Che schifo il Jazz sentenzia ancora qualcuno riferendosi al genere che gli esperti definiscono come l’algebra della musica moderna: affascinante ma poco comprensibile, non assimilabile ai gusti dei più. Ebbene, questi Grammy Awards hanno riservato alcune sorprese – oltre alle solite conferme – assegnando il titolo di “Best New Artist” e di “Best Jazz Vocal Album” a Samara Joy, astro nascente della musica americana.
Cresciuta e nata nel Bronx, lo sottolinea anche sul palco, nel novembre del 1999 da una famiglia di artisti (il padre è un bassista, i nonni paterni sono stati i fondatori di un celebre gruppo gospel di Philadelphia), studia e pratica il jazz assieme alla sua band nella Fordham High School of Arts vincendo molto precocemente il premio di “Best Vocalist” all’Ellington Festival.
Il grande salto arriva al Purchase College di New York: qui viene nominata Ella Fitzgerald Scholar per le sue brillanti qualità canore grazie alle quali, nel 2019, conquista la vittoria dell’ambita Sarah Vaughan International Jazz Vocal Competition.

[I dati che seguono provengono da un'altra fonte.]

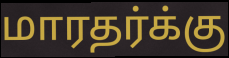
மாரதர்க்கு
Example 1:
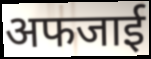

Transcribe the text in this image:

अफजाई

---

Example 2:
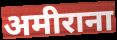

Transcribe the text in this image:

अमीराना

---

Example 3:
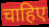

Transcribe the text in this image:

चाहिए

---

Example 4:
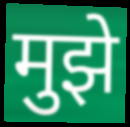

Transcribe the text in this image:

मुझे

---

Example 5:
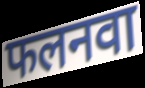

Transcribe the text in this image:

फलनवा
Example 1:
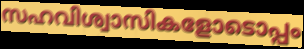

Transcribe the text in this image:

സഹവിശ്വാസികളോടൊപ്പം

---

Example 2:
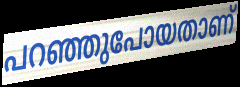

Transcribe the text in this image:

പറഞ്ഞുപോയതാണ്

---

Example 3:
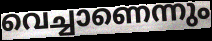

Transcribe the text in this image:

വെച്ചാണെന്നും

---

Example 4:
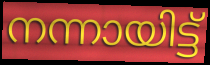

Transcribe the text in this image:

നന്നായിട്ട്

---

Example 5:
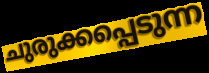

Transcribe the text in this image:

ചുരുക്കപ്പെടുന്ന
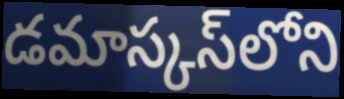
డమాస్కస్‌లోని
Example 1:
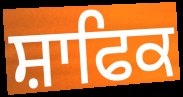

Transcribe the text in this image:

ਸ਼ਾਫਿਕ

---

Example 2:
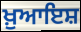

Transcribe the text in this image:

ਖ਼ੁਆਇਸ਼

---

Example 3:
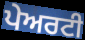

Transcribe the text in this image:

ਪੇਅਰਟੀ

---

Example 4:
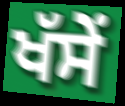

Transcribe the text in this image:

ਖੱਸੇਂ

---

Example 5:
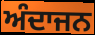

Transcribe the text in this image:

ਅੰਦਾਜਨ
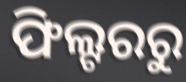
ଫିଲ୍ଟରରୁ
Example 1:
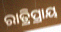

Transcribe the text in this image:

ରାତ୍ରିପ୍ରାୟ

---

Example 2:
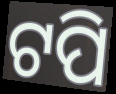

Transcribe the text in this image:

ଟପି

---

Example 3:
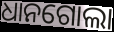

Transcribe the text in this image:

ଧାନଗୋଲା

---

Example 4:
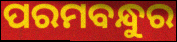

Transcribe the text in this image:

ପରମବନ୍ଧୁର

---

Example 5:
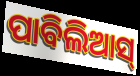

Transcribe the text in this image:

ପାବିଲିଆସ୍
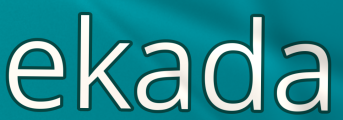
ekada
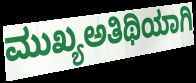
ಮುಖ್ಯಅತಿಥಿಯಾಗಿ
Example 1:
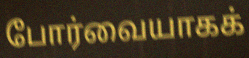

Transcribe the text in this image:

போர்வையாகக்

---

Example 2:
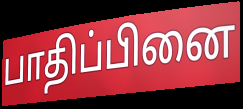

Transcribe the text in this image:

பாதிப்பினை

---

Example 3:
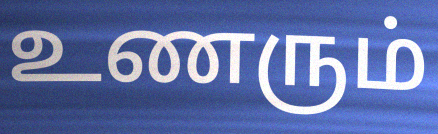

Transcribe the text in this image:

உணரும்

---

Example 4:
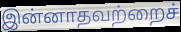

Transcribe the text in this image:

இன்னாதவற்றைச்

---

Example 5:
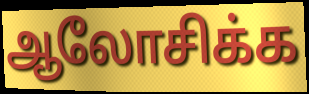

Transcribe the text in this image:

ஆலோசிக்க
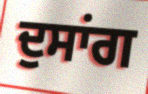
ਦੁਸਾਂਗ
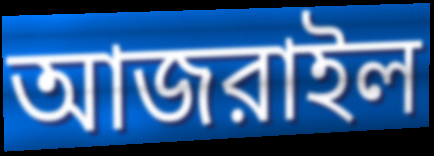
আজরাইল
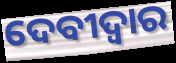
ଦେବୀଦ୍ବାର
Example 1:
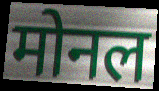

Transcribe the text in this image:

मोनल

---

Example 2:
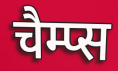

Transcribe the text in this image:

चैम्प्स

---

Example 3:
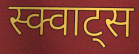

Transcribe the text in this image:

स्क्वाट्स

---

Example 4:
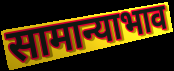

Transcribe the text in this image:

सामान्याभाव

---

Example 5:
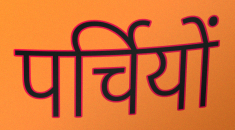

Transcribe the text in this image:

पर्चियों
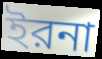
ইরনা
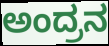
ಅಂದ್ರನ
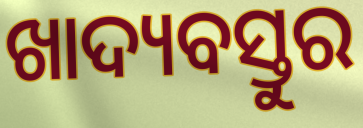
ଖାଦ୍ୟବସ୍ତୁର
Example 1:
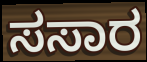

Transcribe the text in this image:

ಸಸಾರ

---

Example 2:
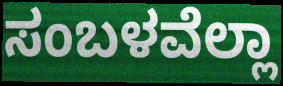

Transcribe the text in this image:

ಸಂಬಳವೆಲ್ಲಾ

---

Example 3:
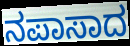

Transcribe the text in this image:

ನಪಾಸಾದ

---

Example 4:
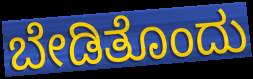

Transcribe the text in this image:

ಬೇಡಿತೊಂದು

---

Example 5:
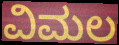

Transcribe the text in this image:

ವಿಮಲ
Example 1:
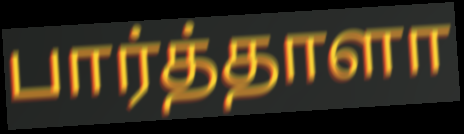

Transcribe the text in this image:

பார்த்தாளா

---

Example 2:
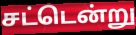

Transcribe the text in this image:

சட்டென்று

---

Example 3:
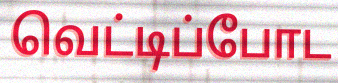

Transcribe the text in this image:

வெட்டிப்போட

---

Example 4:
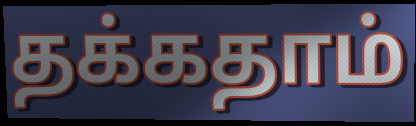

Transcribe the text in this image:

தக்கதாம்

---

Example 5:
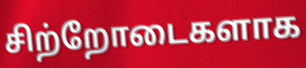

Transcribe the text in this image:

சிற்றோடைகளாக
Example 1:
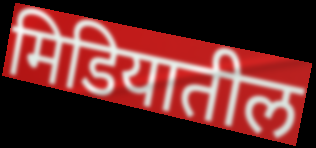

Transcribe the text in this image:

मिडियातील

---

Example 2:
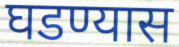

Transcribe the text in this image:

घडण्यास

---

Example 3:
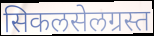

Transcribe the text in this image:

सिकलसेलग्रस्त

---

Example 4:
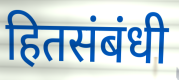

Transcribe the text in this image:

हितसंबंधी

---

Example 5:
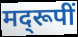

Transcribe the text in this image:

मद्‌रूपीं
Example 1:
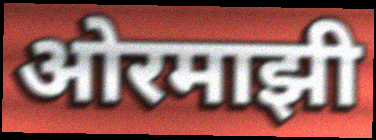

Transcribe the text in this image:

ओरमाझी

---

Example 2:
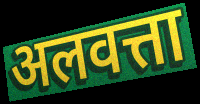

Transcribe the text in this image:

अलवत्ता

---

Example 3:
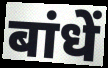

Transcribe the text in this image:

Si laureerà con lode grazie all’incisione del suo primo album, Samara Joy, ottenendo immediatamente il premio di “Best New Artist 2021” rilasciato annualmente dal Jazz Times.
Samara attira talmente tante attenzioni da essere definita “una giovane donna nel cui corpo sembrano vivere Sarah Vaughan ed Ella Fitzgerald” da Regina King.
Dopo una serie di tour in Europa e negli Stati Uniti con moltissime date sold out sui palcoscenici più importanti, dal Monterey Jazz Festival, al Newport Jazz Festival e al Winter JazzFest, assieme ad artisti del calibro di Pasquale Grasso e Ben Paterson, passando per la consacrazione ottenuta con il suo ultimo album “Linger Away”, arriva la vittoria dei due prestigiosissimi Grammy Awards: è la conferma di una traiettoria da talentuosa predestinata.
Samara sfida il mercato e la storia del premio di “Best New Artist” – scippato ai Måneskin: i suoi classici istantanei sono fatti per restare sfidando la fama di “bacio della morte” attribuita al premio, amuleto di sfortuna e di insuccesso dall’intero mondo musicale. Ovviamente non è stato così per tutti. Fra i più illustri vincitori figurano i Beatles, Mariah Carey, Lauryn Hill, Norah Jones, Cristina Aguilera, Alicia Keys, John Legend, Amy Winehouse e Adele.
La sensazione, insomma, ascoltando la sua musica e pensando alla sua storia, è che Samara Joy possa lasciare il segno e che il suo nome possa figurare fra i nomi di queste stellari eccezioni riuscendo a entrare nell’Olimpo delle migliori voci jazz della storia.
Samara Joy ha portato ossigeno e aria fresca nel jazz, esprimendosi in maniera moderna, attingendo al bebop e ai classici con una calda impostazione Soul: i suoi lavori spaziano dalla reinterpretazioni di classici Jazz come “Round Midnight” o di classici pop più recenti come “Someone Like You”, fino a brani più moderni – pur nel solco della tradizione – che incorporano sonorità fusion come “Guess Who I Saw Today” e “Sweet Pumpkin”. L’ascoltatore viene avvolto da un anelito di dolce nostalgia, sensazione che solo artisti come Chet Baker sanno provocare.
La sua vittoria è sicuramente in controtendenza rispetto ai vincitori precedenti del premio di “Best New Artist” (Billie Eilish, Megan Thee Stallion e Olivia Rodrigo) per genere, mercato e interpretazione. La coronazione di Samara è un bel segnale al mondo musicale: si può avere successo pur non rientrando nelle logiche del mercato musicale di oggi, rivoluzionando la tradizione di generi ormai lontani dall’immaginario dei giovani di oggi e portando a compimento un’importante operazione culturale di riavvicinamento ai grandi artisti jazz del passato.
A tutti quelli che avranno alzato il sopracciglio perplessi all’annuncio della sua vittoria chiedendosi chi fosse, si può rispondere: quando non sai cos’è, allora è Jazz. Buon ascolto.